#### [DOCUMENT EXTRACT]
Start of Block
So does Belmont Light buy RECs and SRECs.  No.  Why not?  Because we, the owner/regulator of our utility choose not to.  Why not?  Perhaps that is a discussion we should be having.


To summarize a qualifying renewable energy generator (for example a wind turbine owner or solar panel host) may print a REC at the same time it produces one MWh of electricity and both may be sold; however only the purchaser of the REC may claim they are using renewable energy.   Energy from a wind turbine or solar host that is purchased or used without the accompanying REC is not considered renewable.  It is the REC that confers the renewable or clean attribute to the energy.  This is explained in more detail by the Environmental Protection Agency statement on Renewable Energy Certificates here.
End of Block
(Stored data entries)
Start of Block
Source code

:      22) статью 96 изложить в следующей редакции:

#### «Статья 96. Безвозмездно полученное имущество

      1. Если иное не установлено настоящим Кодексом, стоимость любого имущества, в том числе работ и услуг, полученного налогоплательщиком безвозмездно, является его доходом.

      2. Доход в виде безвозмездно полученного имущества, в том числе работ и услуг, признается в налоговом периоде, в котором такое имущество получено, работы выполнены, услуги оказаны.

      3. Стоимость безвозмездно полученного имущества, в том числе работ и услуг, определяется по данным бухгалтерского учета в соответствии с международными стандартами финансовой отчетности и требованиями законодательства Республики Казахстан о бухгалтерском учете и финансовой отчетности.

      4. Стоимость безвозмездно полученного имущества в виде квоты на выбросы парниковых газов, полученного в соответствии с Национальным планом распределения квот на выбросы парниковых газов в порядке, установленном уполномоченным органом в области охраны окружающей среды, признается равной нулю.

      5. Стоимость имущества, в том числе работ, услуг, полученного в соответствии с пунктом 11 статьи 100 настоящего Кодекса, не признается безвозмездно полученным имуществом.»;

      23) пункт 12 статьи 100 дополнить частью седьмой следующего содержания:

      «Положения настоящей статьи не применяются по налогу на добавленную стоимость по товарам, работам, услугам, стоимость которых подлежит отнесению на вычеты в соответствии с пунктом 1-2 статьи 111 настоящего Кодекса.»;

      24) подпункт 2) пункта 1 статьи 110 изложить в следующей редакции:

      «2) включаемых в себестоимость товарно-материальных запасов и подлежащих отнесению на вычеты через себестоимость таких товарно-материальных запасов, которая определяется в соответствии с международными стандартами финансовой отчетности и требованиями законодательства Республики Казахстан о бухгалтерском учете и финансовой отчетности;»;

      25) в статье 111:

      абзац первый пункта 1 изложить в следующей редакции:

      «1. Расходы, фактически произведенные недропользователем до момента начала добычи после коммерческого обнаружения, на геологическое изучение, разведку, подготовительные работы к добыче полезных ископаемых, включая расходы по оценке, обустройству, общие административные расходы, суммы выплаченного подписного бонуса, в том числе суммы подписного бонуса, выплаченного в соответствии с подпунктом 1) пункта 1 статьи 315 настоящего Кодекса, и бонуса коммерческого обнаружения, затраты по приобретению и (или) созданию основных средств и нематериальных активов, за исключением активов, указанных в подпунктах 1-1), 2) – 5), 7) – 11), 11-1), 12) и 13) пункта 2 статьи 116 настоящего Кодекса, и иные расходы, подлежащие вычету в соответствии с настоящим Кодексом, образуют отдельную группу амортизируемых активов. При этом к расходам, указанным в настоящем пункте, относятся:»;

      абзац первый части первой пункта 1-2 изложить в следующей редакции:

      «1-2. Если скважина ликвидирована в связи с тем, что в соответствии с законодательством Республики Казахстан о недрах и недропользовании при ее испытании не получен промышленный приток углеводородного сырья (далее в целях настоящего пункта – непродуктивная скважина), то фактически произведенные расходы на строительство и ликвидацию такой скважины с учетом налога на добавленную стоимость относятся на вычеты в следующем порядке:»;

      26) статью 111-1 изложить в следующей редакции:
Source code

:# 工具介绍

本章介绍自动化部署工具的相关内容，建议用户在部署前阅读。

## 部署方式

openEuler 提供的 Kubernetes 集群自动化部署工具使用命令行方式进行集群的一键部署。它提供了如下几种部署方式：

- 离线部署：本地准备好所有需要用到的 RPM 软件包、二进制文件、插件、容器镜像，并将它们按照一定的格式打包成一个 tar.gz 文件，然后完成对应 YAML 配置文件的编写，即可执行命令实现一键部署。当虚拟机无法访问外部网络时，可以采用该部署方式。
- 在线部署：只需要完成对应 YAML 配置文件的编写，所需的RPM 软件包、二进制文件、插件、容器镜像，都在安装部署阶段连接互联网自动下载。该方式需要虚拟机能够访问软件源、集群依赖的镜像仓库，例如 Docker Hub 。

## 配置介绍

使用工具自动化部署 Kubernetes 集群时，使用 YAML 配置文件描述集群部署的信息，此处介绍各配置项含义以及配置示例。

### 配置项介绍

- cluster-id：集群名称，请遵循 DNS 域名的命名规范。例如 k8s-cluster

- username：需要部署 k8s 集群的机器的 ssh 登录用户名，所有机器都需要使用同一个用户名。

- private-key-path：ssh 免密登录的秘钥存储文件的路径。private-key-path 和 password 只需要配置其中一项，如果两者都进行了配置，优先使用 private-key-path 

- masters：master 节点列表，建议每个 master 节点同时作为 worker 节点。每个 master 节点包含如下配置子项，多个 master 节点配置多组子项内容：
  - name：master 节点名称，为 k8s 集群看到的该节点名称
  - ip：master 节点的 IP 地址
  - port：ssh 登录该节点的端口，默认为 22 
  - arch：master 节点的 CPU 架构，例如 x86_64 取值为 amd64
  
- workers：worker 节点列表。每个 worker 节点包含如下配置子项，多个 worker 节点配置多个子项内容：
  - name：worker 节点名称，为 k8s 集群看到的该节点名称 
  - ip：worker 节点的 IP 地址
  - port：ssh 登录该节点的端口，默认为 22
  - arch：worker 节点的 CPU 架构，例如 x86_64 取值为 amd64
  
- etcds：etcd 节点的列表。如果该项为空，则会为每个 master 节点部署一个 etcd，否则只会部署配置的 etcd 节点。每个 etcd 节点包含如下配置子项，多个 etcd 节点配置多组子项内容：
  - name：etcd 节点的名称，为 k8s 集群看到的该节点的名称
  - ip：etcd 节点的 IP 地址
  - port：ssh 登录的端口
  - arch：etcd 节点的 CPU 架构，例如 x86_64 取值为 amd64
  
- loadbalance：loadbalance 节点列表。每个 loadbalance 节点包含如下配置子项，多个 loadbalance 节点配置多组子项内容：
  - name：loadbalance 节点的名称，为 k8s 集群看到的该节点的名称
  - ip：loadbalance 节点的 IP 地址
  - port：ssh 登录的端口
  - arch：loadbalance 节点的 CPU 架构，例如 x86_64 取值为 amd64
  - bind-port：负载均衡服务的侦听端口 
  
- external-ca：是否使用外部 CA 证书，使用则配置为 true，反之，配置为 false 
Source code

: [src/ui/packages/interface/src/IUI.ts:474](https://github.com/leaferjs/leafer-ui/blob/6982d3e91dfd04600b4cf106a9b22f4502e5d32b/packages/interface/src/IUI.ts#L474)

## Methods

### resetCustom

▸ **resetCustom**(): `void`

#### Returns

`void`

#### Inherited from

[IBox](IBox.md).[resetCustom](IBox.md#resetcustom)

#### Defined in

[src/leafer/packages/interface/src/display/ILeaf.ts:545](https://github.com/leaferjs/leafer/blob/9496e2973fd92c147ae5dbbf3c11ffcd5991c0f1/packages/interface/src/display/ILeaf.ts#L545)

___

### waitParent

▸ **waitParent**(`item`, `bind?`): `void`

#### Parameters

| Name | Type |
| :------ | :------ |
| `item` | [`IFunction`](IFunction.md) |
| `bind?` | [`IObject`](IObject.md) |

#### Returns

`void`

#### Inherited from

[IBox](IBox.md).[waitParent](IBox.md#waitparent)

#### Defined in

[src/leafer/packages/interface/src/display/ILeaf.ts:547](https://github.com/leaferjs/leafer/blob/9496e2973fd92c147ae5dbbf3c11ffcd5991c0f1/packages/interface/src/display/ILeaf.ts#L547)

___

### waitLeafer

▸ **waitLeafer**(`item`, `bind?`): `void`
End of Block
#### [INSTRUCTION A]
According to the passage on renewable energy certificates, who may claim to be using renewable energy?
#### [INSTRUCTION B]
Write out the part of the renewable energy certificate passage that opens with the words containing "To summarize a" and closes with "Energy Certificates here.".
#### [INSTRUCTION C]
Continue the passage on Belmont Light and renewable energy certificates from the point at which it stops.

#### [RESULT A]
Only the purchaser of the REC may claim to be using renewable energy.

#### [RESULT B]
To summarize a qualifying renewable energy generator (for example a wind turbine owner or solar panel host) may print a REC at the same time it produces one MWh of electricity and both may be sold; however only the purchaser of the REC may claim they are using renewable energy.   Energy from a wind turbine or solar host that is purchased or used without the accompanying REC is not considered renewable.  It is the REC that confers the renewable or clean attribute to the energy.  This is explained in more detail by the Environmental Protection Agency statement on Renewable Energy Certificates here.

#### [RESULT C]
Let’s take a look at how this plays out by examining the wind turbines constructed by the town of Hull.  The town of Hull has 2 wind turbines that produce electricity for their municipal light department and which is sold to residents in Hull to meet their electricity needs.  The town also prints a REC for each MWh of electricity produced and sells the REC to whomever wants to buy it—most likely NSTAR or National Grid or another utility which is required by state regulations to purchase a certain amount of renewable electricity to meet its Renewable Portfolio Standard.   In this case the electricity used by Hull residents that comes from the wind turbine is not considered renewable.  The right to call the energy renewable goes to the utility or other entity that purchases and retires the REC.   It is this system of energy plus REC that allows renewable energy projects like wind turbines and solar panel arrays to be financially worthwhile for their owners.

It is interesting to note this renewable energy system requires two things for it to be successful.  It requires a public that is willing to require its utilities to pay subsidies for renewable energy—ultimately leading to higher electricity prices for ratepayers—and entrepreneurs willing to take advantage of the both the subsidies as well as the ability to sell electricity to build renewable energy generation facilities.

In short RECs are production subsidies for renewable energy paid for by utilities because the state requires them to or by individuals, businesses, and municipal utilities because they feel it is the right thing to do.


How much does Belmont Light pollute and what can Belmont do about it?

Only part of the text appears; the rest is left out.